• [Passage]

## Time Series Analysis and Forecasting using ETS model

- Time series analysis is all about understanding of the given historical data, in order to extract meaningful statistics, patterns and other characteristics, forecasting is to predict its future behaviour

#### The Goal
The goal of this lab is to forecast future values with "AirPassengers" dataset, using ETS forecasting technique.

#### About the "AirPassengers" dataset
Airline data showing monthly totals of international airline passengers, from 1949 to 1960

#### Download and Install Python Libraries

In [None]:
#!pip install pandas
#!pip install numpy
#!pip install scikit-learn
#!pip install scipy
#!pip install seaborn
#!pip install matplotlib
#!pip install statsmodels

#### Import Python Libraries

In [None]:
import pandas as pd
import seaborn as sns

import matplotlib.pyplot as plt
%matplotlib inline

from statsmodels.tsa.holtwinters import ExponentialSmoothing

# these two lines of code needs to be run when using pandas dataframes within matplotlib
# if not, you would get some warning/error messages
from pandas.plotting import register_matplotlib_converters
register_matplotlib_converters()


# Switching off unnecessary warning messages 
import warnings
warnings.filterwarnings('ignore')





#### Process map
Below illustrates a 9-step process used during this lab.

    1.	Import Data
    2.	Data Quality Checks
    3.	Data Cleansing
    4.	Data Pre-processing
    5.	Visualisations
    6.	Model: Build
    7.	Model: Evaluation
    8.	Model: Predictions
    9.	Model: Save Predictions

#### 1. Import Data

In [None]:
# Reading data from a Excel file and saving that data into a dataframe called "df"
df = pd.read_excel("AirPassengers.xlsx")
df

#### 2. Data Quality Checks

    2.1 Check data
    2.2 Check shape of data
    2.3 Check for duplicates
    2.4 Check for missing values

In [None]:
# 2.1
# Viewing top 5 records

df.head()

• [Information shown]
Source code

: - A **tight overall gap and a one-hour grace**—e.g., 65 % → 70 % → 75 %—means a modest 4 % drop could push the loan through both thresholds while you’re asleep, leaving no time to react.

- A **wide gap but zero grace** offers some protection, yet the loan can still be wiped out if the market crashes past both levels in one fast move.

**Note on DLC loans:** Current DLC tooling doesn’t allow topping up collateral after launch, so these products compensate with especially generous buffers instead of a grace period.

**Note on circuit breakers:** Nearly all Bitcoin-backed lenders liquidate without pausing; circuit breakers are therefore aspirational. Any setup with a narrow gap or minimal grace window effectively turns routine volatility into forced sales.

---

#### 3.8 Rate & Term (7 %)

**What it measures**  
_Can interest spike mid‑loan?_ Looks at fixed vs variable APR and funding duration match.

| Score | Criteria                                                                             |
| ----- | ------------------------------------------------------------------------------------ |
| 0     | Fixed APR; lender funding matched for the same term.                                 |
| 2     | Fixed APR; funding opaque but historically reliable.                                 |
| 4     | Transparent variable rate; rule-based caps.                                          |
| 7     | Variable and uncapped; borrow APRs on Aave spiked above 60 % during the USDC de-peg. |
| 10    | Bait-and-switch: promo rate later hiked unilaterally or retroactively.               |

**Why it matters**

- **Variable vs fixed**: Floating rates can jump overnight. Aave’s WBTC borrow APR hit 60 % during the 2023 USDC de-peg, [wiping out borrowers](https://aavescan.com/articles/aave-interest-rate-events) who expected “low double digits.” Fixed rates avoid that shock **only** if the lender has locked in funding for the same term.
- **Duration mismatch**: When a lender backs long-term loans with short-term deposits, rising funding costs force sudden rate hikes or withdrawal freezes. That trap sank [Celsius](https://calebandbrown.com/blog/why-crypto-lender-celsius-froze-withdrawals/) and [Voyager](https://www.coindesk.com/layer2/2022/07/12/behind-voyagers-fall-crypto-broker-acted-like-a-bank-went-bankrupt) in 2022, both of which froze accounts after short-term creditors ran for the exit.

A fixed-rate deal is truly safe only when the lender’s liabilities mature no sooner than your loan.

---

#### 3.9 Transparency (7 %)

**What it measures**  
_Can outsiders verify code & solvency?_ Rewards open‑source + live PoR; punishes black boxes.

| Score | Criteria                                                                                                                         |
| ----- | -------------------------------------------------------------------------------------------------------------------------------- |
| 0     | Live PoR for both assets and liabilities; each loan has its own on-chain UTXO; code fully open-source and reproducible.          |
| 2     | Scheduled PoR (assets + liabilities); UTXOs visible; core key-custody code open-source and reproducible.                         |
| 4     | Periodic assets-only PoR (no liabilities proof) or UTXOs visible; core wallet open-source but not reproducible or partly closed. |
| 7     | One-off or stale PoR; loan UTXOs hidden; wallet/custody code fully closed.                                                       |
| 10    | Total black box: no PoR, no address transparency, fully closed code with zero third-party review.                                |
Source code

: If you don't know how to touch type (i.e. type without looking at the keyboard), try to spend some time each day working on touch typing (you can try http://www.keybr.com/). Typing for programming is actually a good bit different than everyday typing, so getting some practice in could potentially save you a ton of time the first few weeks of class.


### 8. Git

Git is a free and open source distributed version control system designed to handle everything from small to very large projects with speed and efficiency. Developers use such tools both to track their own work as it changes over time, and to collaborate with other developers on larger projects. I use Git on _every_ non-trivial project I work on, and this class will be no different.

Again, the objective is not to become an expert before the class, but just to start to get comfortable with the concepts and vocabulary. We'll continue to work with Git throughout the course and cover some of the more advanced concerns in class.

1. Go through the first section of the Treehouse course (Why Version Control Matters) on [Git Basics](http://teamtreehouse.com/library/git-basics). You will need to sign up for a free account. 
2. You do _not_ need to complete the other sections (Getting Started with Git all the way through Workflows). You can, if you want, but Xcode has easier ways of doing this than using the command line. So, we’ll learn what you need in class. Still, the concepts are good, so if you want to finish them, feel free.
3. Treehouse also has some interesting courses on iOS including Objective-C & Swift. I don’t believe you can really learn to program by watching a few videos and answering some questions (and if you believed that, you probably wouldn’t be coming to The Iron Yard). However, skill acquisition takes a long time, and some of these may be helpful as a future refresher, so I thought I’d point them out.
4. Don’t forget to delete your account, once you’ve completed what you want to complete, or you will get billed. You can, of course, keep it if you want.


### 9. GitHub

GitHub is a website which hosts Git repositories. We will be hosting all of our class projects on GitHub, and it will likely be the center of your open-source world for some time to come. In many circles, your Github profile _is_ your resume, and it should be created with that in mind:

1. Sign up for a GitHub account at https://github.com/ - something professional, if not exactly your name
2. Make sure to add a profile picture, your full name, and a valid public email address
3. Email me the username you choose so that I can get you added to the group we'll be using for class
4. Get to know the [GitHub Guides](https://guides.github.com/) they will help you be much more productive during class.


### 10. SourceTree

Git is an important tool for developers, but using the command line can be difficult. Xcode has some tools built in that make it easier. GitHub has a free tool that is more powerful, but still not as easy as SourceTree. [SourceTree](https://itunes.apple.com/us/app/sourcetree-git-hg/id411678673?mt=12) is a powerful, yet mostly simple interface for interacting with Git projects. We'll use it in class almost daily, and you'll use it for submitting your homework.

* * *

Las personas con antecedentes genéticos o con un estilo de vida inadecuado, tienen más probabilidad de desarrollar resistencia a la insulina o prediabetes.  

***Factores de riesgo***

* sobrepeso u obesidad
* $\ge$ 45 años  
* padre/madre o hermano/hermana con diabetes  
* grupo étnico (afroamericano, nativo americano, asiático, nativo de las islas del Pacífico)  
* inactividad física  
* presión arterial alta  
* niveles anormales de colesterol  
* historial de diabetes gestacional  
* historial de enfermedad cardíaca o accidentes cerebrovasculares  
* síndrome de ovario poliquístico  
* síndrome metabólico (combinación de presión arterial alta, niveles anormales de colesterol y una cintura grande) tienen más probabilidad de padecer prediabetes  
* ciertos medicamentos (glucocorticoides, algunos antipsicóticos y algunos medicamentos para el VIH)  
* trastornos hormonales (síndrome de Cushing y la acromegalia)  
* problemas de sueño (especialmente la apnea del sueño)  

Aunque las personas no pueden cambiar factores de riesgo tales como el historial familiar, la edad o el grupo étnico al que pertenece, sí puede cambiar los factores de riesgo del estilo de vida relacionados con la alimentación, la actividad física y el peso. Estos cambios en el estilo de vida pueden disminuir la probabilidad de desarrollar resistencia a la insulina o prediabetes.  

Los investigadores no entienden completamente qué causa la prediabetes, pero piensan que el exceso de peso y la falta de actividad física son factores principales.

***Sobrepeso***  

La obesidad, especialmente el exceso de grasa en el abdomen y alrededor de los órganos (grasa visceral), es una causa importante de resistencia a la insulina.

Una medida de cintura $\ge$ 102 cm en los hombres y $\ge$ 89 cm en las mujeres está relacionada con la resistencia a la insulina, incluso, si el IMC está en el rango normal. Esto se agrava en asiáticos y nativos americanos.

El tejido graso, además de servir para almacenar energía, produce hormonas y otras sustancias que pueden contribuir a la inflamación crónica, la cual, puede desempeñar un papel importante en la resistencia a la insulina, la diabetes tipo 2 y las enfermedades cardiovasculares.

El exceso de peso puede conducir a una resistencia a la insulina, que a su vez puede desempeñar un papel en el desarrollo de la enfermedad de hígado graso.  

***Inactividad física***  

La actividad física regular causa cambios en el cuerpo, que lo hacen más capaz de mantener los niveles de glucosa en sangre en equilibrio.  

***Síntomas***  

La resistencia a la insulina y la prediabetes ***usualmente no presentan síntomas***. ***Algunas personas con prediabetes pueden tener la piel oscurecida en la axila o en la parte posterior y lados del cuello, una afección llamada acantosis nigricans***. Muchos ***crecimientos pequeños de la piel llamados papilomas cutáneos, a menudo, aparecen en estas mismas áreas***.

• [Required action]
In the ETS lab, which years does the "AirPassengers" data cover? Rely only on the ETS lab.

• [Output of the task]
From 1949 to 1960.